▸ **Work required**: Reproduce the lines exactly as they appear, beginning with the line containing "J16 R1 : Mouvaux" and continuing through the final line of the records.

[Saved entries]
--- START ---

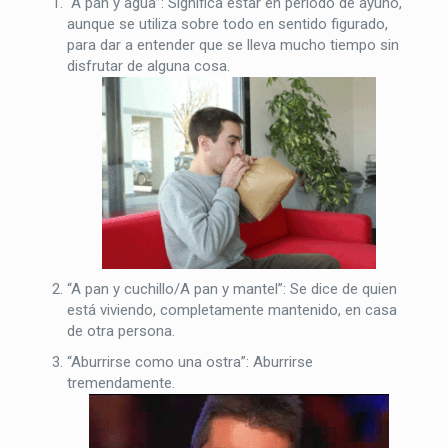
“A pan y agua”: Significa estar en periodo de ayuno,
aunque se utiliza sobre todo en sentido figurado,
para dar a entender que se lleva mucho tiempo sin
disfrutar de alguna cosa.
“A pan y cuchillo/A pan y mantel”: Se dice de quien
está viviendo, completamente mantenido, en casa
de otra persona.
“Aburrirse como una ostra”: Aburrirse
tremendamente.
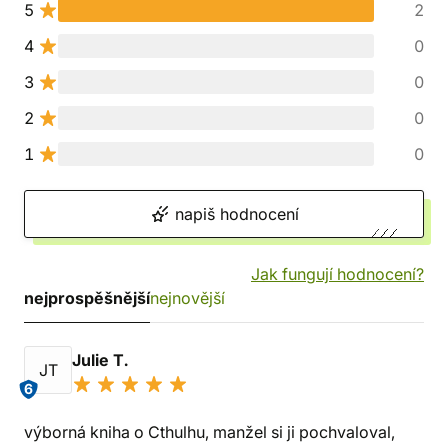
5
2
4
0
3
0
2
0
1
0
napiš hodnocení
Jak fungují hodnocení?
nejprospěšnější
nejnovější
Julie T.
JT
6
výborná kniha o Cthulhu, manžel si ji pochvaloval,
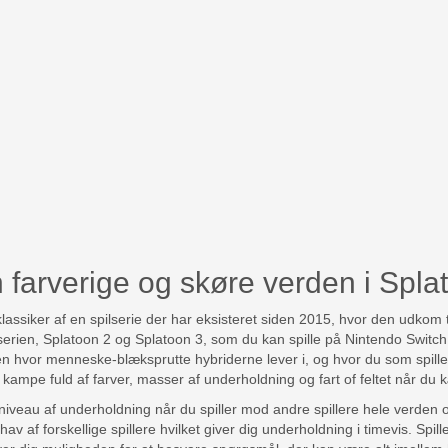
 farverige og skøre verden i Spl
lassiker af en spilserie der har eksisteret siden 2015, hvor den udkom 
serien, Splatoon 2 og Splatoon 3, som du kan spille på Nintendo Switch.
en hvor menneske-blæksprutte hybriderne lever i, og hvor du som spille
l kampe fuld af farver, masser af underholdning og fart of feltet når 
niveau af underholdning når du spiller mod andre spillere hele verden 
 af forskellige spillere hvilket giver dig underholdning i timevis. Spil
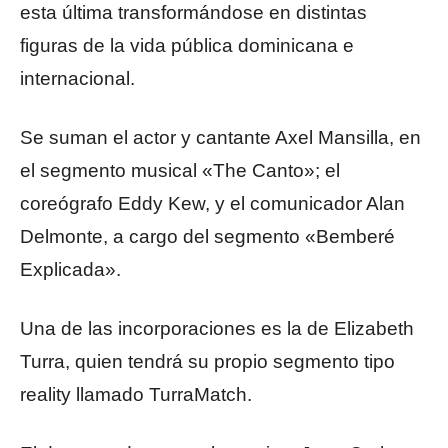
esta última transformándose en distintas
figuras de la vida pública dominicana e
internacional.
Se suman el actor y cantante Axel Mansilla, en
el segmento musical «The Canto»; el
coreógrafo Eddy Kew, y el comunicador Alan
Delmonte, a cargo del segmento «Bemberé
Explicada».
Una de las incorporaciones es la de Elizabeth
Turra, quien tendrá su propio segmento tipo
reality llamado TurraMatch.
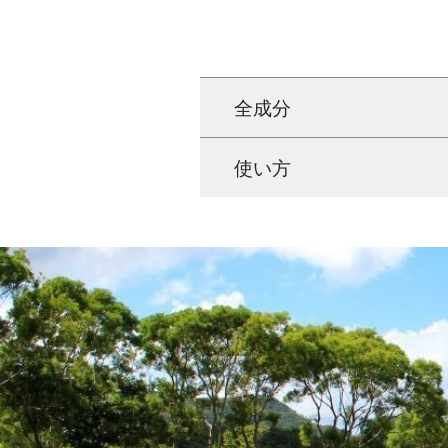
全成分
使い方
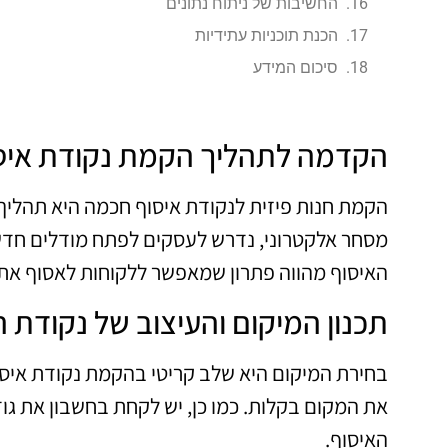
החשיבות של ניתוח נתונים
הכנת תוכניות עתידיות
סיכום המידע
הקדמה לתהליך הקמת נקודת איס
הקמת חנות פיזית לנקודת איסוף חכמה היא תהליך 
מסחר אלקטרוני, נדרש לעסקים לפתח מודלים חדשים
האיסוף מהווה פתרון שמאפשר ללקוחות לאסוף את 
תכנון המיקום והעיצוב של נקודת 
בחירת המיקום היא שלב קריטי בהקמת נקודת איסוף
את המקום בקלות. כמו כן, יש לקחת בחשבון את גוד
האיסוף.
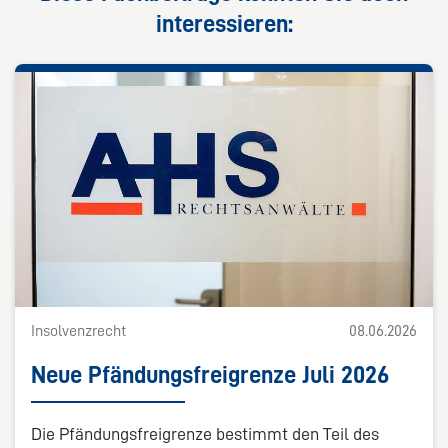
interessieren:
Insolvenzrecht
08.06.2026
Neue Pfändungsfreigrenze Juli 2026
Die Pfändungsfreigrenze bestimmt den Teil des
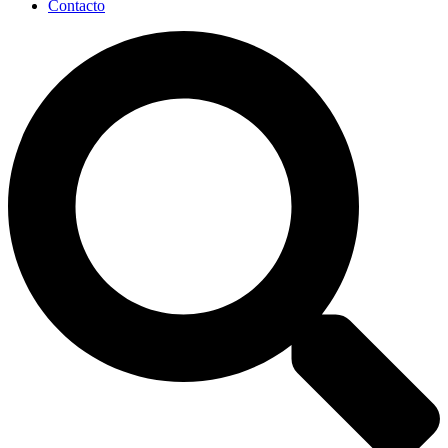
Contacto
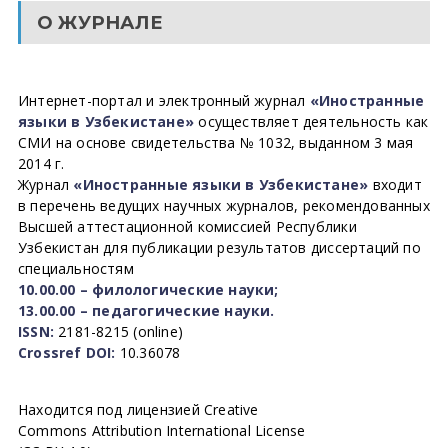
О ЖУРНАЛЕ
Интернет-портал и электронный журнал
«Иностранные
языки в Узбекистане»
осуществляет деятельность как
СМИ на основе свидетельства № 1032, выданном 3 мая
2014 г.
Журнал
«Иностранные языки в Узбекистане»
входит
в перечень ведущих научных журналов, рекомендованных
Высшей аттестационной комиссией Республики
Узбекистан для публикации результатов диссертаций по
специальностям
10.00.00 – филологические науки;
13.00.00 – педагогические науки.
ISSN:
2181-8215 (online)
Crossref DOI:
10.36078
Находится под лицензией Creative
Commons Attribution International License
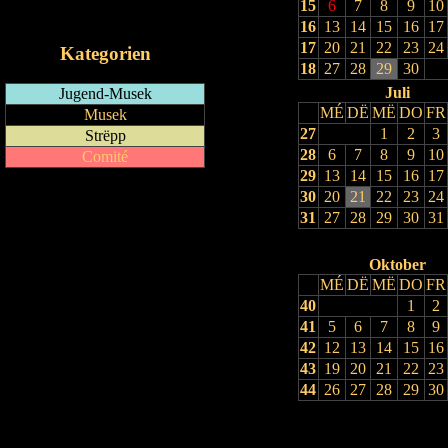
15
6
7
8
9
10
iCalendar-Feed
16
13
14
15
16
17
17
20
21
22
23
24
Kategorien
18
27
28
29
30
Juli
Jugend-Musek
MÉ
DË
MË
DO
FR
Musek
27
1
2
3
Strëpp
28
6
7
8
9
10
Comité
29
13
14
15
16
17
30
20
21
22
23
24
31
27
28
29
30
31
Oktober
MÉ
DË
MË
DO
FR
40
1
2
41
5
6
7
8
9
42
12
13
14
15
16
43
19
20
21
22
23
44
26
27
28
29
30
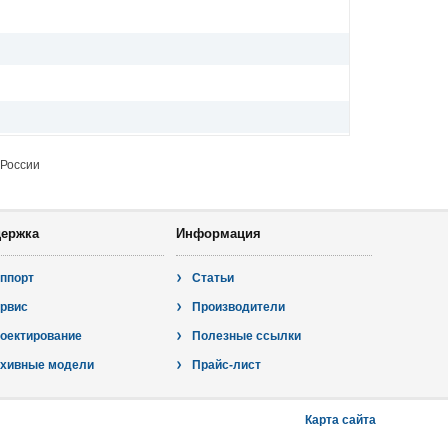
 России
ержка
Информация
ппорт
Статьи
рвис
Производители
оектирование
Полезные ссылки
хивные модели
Прайс-лист
Карта сайта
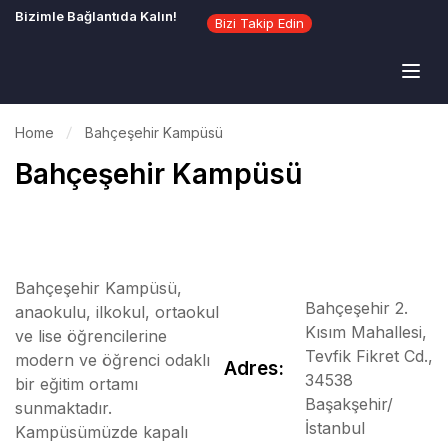
Bizimle Bağlantıda Kalın!
Bizi Takip Edin
Home
Bahçeşehir Kampüsü
Bahçeşehir Kampüsü
Bahçeşehir Kampüsü,
Bahçeşehir 2.
anaokulu, ilkokul, ortaokul
Kısım Mahallesi,
ve lise öğrencilerine
Tevfik Fikret Cd.,
modern ve öğrenci odaklı
Adres:
34538
bir eğitim ortamı
Başakşehir/
sunmaktadır.
İstanbul
Kampüsümüzde kapalı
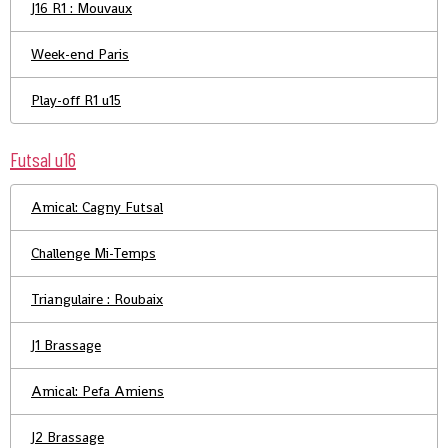
J16 R1 : Mouvaux
Week-end Paris
Play-off R1 u15
Futsal u16
Amical: Cagny Futsal
Challenge Mi-Temps
Triangulaire : Roubaix
J1 Brassage
Amical: Pefa Amiens
J2 Brassage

--- END ---

▸ **Solution below**:
J16 R1 : Mouvaux
Week-end Paris
Play-off R1 u15
Futsal u16
Amical: Cagny Futsal
Challenge Mi-Temps
Triangulaire : Roubaix
J1 Brassage
Amical: Pefa Amiens
J2 Brassage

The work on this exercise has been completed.